Compound AI Systems

reading time: 4.42 mins

published: 2024-08-17

updated: 2024-08-31

... are here to stay.

Language Modeling - Necessary, Not Sufficient

Language models can do a lot - but maybe not everything, maybe not tomorrow. For instance, I’m not sure how many OOMs of model depth we’d need to make a transformer competitive with even a medium-sized VIN at deep reasoning tasks, but I suspect it’s more than the OOMs OAI will deliver in November (1.3, to be precise) and likely more than we can power with the West’s current solar/wind/gas energy stack. Problems like credit assignment and reward modeling are difficult to make tractable in sequence modeling (do you do RL at the token or utterance scale, or both?) - but easy for RL models. More practically, most important ML problems are only solvable with a panoply of engineering tweaks/hacks (the delta between DreamerV2 and DreamerV3 comes to mind), and those hacks take time to ground for a given architecture. I’m skeptical that language modeling will win it all after e.g OAI bets the farm on a 40T model.

I’m skeptical, but not a skeptic. I might even be an LM maximalist. I think transformers are the way to represent, access, and work with humanity’s collective crystalized knowledge. Any system that benefits from human knowledge or derivatives thereof (e.g. program synthesis), then, will need/want to work with them. Learning a world model entirely from scratch in an SSM is fine for Crafter, less fine even for video games like Red. Do you really want your e.g. household humanoid or killer drone to be completely ignorant of human knowledge? If you do, will governments permit it? If the answer is no - it’s no - you will integrate a full attention-based language model into your system.

Most AI systems that provide real-world value will use a language model. Most will use non-language components. These components will need to share information, and beyond the v0 stage, they’ll need to learn to do so from data.

Learning Makes Compound AI Systems Work

Learning what information to use - to ignore irrelevant variation - is a common, hard, and important problem. In a compound AI system (CAIS), it’s not just one problem, but many - each edge between components needs to solve it, since information doesn’t flow in high-entropy residual streams but rather via text or embeddings that can be interpreted without the aid of gradients. These channels are sparse, and usually the main bottleneck constraining CAIS topologies. Learning what information to pipe through them, then, is very important. The best way I know to do this is by searching over discrete interventions.

In multi-stage prompt optimization, we do this by identifying failures, generating plausible interventions using explicit reasoning together with a simplified model of the dataset and downstream / upstream components, and searching over combinations of those interventions to find ones that work.

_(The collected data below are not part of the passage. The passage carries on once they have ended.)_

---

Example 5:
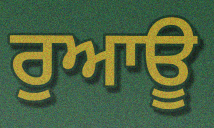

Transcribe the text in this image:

ਰੁਆਊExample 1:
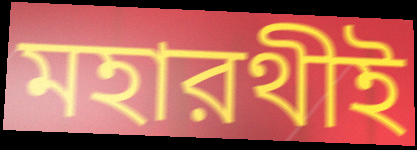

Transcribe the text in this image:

মহারথীই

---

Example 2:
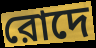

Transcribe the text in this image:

রোদে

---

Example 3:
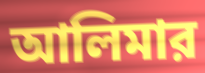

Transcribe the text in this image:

আলিমার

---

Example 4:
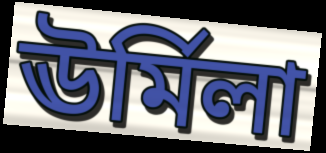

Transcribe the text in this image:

ঊর্মিলা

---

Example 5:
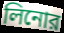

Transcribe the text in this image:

লিনোরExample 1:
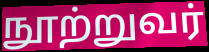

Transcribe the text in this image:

நூற்றுவர்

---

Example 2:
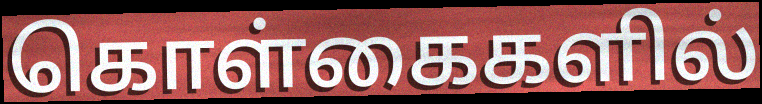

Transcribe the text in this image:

கொள்கைகளில்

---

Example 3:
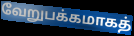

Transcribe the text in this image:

வேறுபக்கமாகத்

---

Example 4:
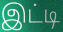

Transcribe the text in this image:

இட்டி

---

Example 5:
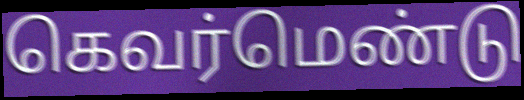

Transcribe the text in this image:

கெவர்மெண்டு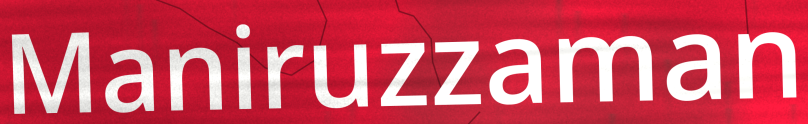
ManiruzzamanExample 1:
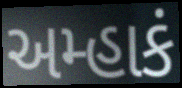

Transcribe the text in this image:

અમ્હાકં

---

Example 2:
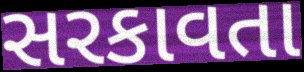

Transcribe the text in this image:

સરકાવતા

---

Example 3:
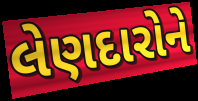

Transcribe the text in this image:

લેણદારોને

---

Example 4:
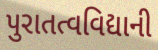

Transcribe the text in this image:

પુરાતત્વવિદ્યાની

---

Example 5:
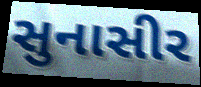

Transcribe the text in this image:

સુનાસીરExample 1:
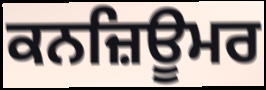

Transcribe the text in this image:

ਕਨਜ਼ਿਊਮਰ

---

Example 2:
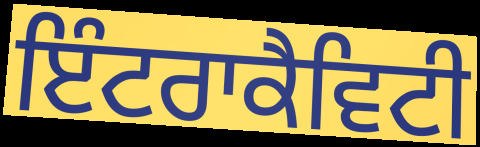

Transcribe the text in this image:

ਇੰਟਰਾਕੈਵਿਟੀ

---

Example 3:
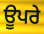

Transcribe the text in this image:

ਊਪਰੇ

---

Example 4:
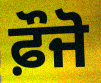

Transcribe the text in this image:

ਫ਼ੌਜੋ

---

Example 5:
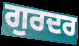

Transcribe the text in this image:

ਗੁਰਦਰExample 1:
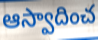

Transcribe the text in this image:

ఆస్వాదించ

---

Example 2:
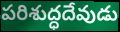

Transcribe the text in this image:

పరిశుద్ధదేవుడు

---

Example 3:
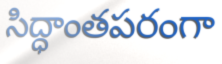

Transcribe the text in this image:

సిద్ధాంతపరంగా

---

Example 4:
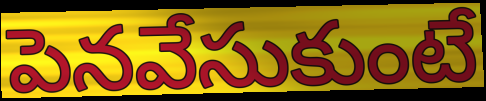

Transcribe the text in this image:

పెనవేసుకుంటే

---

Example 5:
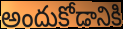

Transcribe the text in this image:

అందుకోడానికి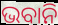
ଭବାନିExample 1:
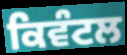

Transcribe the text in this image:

ਕਿਵੰਟਲ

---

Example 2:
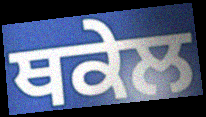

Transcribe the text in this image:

ਥਕੇਲ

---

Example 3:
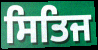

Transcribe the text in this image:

ਸਿਤਿਜ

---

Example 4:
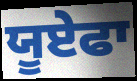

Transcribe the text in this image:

ਯੂਏਫਾ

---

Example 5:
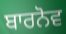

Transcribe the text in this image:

ਬਾਰਨੋਵ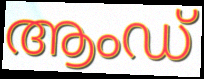
ആംഡ്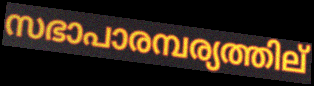
സഭാപാരമ്പര്യത്തില്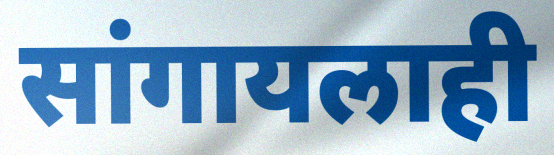
सांगायलाहीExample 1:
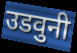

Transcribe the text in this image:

उडवुनी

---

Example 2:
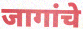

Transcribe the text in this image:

जागांचे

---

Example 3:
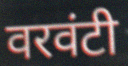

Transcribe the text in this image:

वरवंटी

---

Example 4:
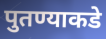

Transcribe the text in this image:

पुतण्याकडे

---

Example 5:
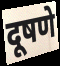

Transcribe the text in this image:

दूषणे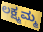
ಲಕ್ಷ್ಮಮ್ಮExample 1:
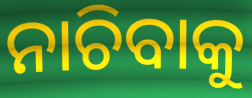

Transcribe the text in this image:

ନାଚିବାକୁ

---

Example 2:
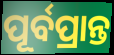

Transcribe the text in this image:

ପୂର୍ବପ୍ରାନ୍ତ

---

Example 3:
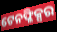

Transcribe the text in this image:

ଟେନଫ୍ଳିକ୍ସର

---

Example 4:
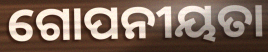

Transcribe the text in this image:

ଗୋପନୀୟତା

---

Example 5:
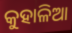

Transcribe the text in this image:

କୁହାଳିଆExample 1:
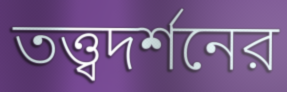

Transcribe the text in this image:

তত্ত্বদর্শনের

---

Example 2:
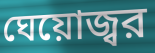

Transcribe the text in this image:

ঘেয়োজ্বর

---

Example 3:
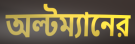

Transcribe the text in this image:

অল্টম্যানের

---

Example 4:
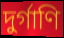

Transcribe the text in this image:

দুর্গাণি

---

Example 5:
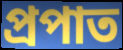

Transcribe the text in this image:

প্রপাত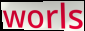
worls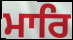
ਮਾਰਿ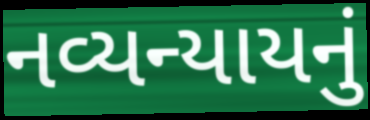
નવ્યન્યાયનું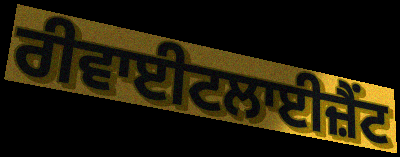
ਰੀਵਾਈਟਲਾਈਜ਼ੈਂਟ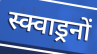
स्क्वाड्रनोंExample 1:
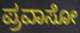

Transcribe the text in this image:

ಪ್ರವಾಸೋ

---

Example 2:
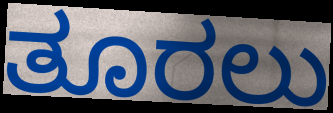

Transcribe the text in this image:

ತೂರಲು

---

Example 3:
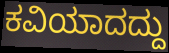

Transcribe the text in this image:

ಕವಿಯಾದದ್ದು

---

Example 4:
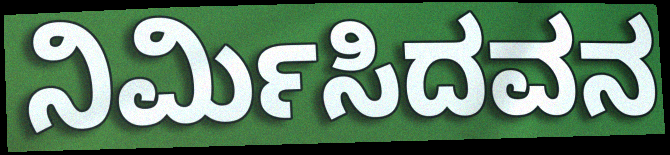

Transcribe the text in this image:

ನಿರ್ಮಿಸಿದವನ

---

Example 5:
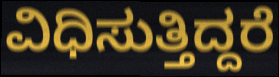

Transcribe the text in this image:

ವಿಧಿಸುತ್ತಿದ್ದರೆ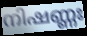
നിഷണ്ണഃ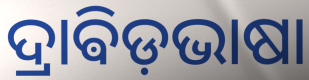
ଦ୍ରାଵିଡ଼ଭାଷା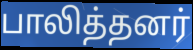
பாலித்தனர்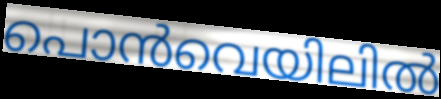
പൊൻവെയിലിൽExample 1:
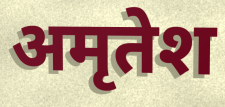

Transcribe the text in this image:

अमृतेश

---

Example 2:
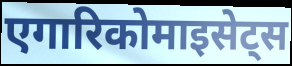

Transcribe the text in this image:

एगारिकोमाइसेट्स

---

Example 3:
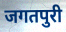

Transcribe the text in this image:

जगतपुरी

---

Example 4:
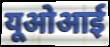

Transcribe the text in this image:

यूओआई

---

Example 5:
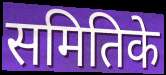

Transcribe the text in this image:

समितिके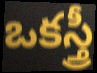
ఒకస్త్రీ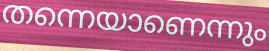
തന്നെയാണെന്നുംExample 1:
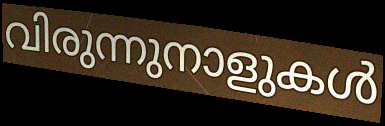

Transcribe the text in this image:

വിരുന്നുനാളുകൾ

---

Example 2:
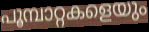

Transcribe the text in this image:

പൂമ്പാറ്റകളെയും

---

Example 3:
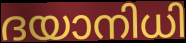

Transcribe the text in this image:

ദയാനിധി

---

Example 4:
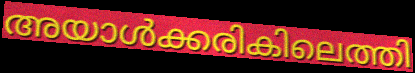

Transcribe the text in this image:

അയാൾക്കരികിലെത്തി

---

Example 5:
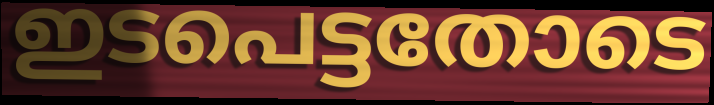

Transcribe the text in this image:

ഇടപെട്ടതോടെ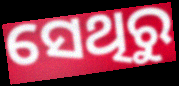
ସେଥିରୁ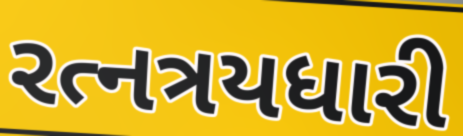
રત્નત્રયધારીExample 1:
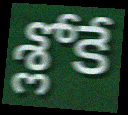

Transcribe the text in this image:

శ్లోకే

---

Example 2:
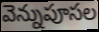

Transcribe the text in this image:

వెన్నుపూసల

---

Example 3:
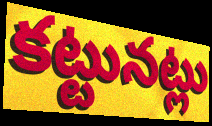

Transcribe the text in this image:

కట్టునట్లు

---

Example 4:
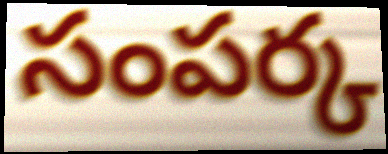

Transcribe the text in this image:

సంపర్క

That might seem ad hoc - why search? - but really it reflects a basic property of dynamical systems: unlike with chaotic systems, we can reason about how interventions will impact behavior locally, but unlike Lipshitz systems, we can’t bound global effects. Search over interventions with strong expected local impacts, then, is a good way to learn with CAISs, just as it’s a good idea for chess and robotics navigation.

Even with homogenous language-model systems, doing this search is still early days. Doing science to develop better ideas to underpin this search is valuable.

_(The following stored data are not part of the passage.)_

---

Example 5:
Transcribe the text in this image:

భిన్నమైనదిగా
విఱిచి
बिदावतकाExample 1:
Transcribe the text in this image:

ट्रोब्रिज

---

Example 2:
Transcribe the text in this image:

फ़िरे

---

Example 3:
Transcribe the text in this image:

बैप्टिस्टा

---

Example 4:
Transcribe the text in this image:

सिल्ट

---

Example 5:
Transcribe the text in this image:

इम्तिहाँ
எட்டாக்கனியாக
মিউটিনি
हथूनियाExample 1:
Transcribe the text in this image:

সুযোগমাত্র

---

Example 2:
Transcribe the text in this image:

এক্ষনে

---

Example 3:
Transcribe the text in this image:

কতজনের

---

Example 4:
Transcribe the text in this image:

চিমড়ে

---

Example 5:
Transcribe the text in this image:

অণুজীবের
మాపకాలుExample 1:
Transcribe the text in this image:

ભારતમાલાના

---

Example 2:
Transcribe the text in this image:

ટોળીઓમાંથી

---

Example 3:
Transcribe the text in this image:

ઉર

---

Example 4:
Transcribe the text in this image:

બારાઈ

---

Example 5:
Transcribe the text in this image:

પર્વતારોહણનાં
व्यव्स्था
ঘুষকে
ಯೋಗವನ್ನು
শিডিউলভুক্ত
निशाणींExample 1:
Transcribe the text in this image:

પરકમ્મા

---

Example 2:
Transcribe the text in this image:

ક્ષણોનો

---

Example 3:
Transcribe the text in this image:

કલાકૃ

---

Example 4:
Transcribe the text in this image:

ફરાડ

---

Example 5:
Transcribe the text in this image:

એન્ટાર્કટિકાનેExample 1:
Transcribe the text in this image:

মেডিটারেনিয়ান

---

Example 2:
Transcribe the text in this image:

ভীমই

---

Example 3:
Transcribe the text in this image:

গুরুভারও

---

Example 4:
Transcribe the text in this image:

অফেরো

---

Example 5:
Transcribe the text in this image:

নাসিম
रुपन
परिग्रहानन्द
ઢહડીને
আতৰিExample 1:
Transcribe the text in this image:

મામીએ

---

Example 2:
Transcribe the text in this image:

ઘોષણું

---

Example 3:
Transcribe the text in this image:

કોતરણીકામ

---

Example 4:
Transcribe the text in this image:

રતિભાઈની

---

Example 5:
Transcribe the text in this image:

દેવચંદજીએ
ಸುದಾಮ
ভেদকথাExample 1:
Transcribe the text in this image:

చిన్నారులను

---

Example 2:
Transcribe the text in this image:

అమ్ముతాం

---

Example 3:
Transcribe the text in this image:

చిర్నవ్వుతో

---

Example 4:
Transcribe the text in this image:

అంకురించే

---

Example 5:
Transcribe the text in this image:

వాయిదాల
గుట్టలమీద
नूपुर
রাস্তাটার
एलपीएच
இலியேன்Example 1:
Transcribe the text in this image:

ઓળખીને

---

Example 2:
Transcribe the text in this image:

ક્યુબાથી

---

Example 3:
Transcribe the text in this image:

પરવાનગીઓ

What Learning CAISs Can Do For Us

From the last two years of demos, most of us are familiar with the Hello World! of CAISs - RAG. But many of us are also familiar with PlanAct, Mixture-of-Agents, LM Ensembles, and other system topologies for scaling compute used to solve a given problem across multiple inference steps. While the acronyms can be hard to keep track of, scaling compute by adding nodes to the control flow graph of one’s LM CAIS works - and therefore, so do the acronyms.

Most of these recipes require the user to specify the topologies and instructions ahead of time. With DSPy, we can do a pretty good job at learning instructions from data; learning apt topologies from data, on the other hand, will be unblocked by better science to structure search. Once it is, signatures and starting instructions will look a lot more like seeds and metrics like constraints in a much more general optimization process. Learning the best K-call topology, then, won’t be a matter of trading off human time for test time compute, but (a bit more) train time compute for (a ton of) test time compute. Given the interest in scaling test-time compute, methods for learning efficient topologies - as opposed to the trivial baselines popular today - will see wide use.

Learning from data won’t just help us replace human effort with compute. It’s pretty straightforward, if onerous, to reason about homogenous language model systems. It’s not that hard to reason about retrieval model / language model mixes - although maybe it’s hard to do so effectively. Reasoning about e.g. language model / reinforcement learning or language model / causal model mixes is quite possibly a much, much harder problem. We’ll almost certainly need strong automated search to do so. Despite this hurdle, strong implementations for these mixes will go a long way toward unlocking many of the real-world AI use cases people care about. It’ll be hard, and worth it.

Long DSPy. Let’s learn how to learn CAISs.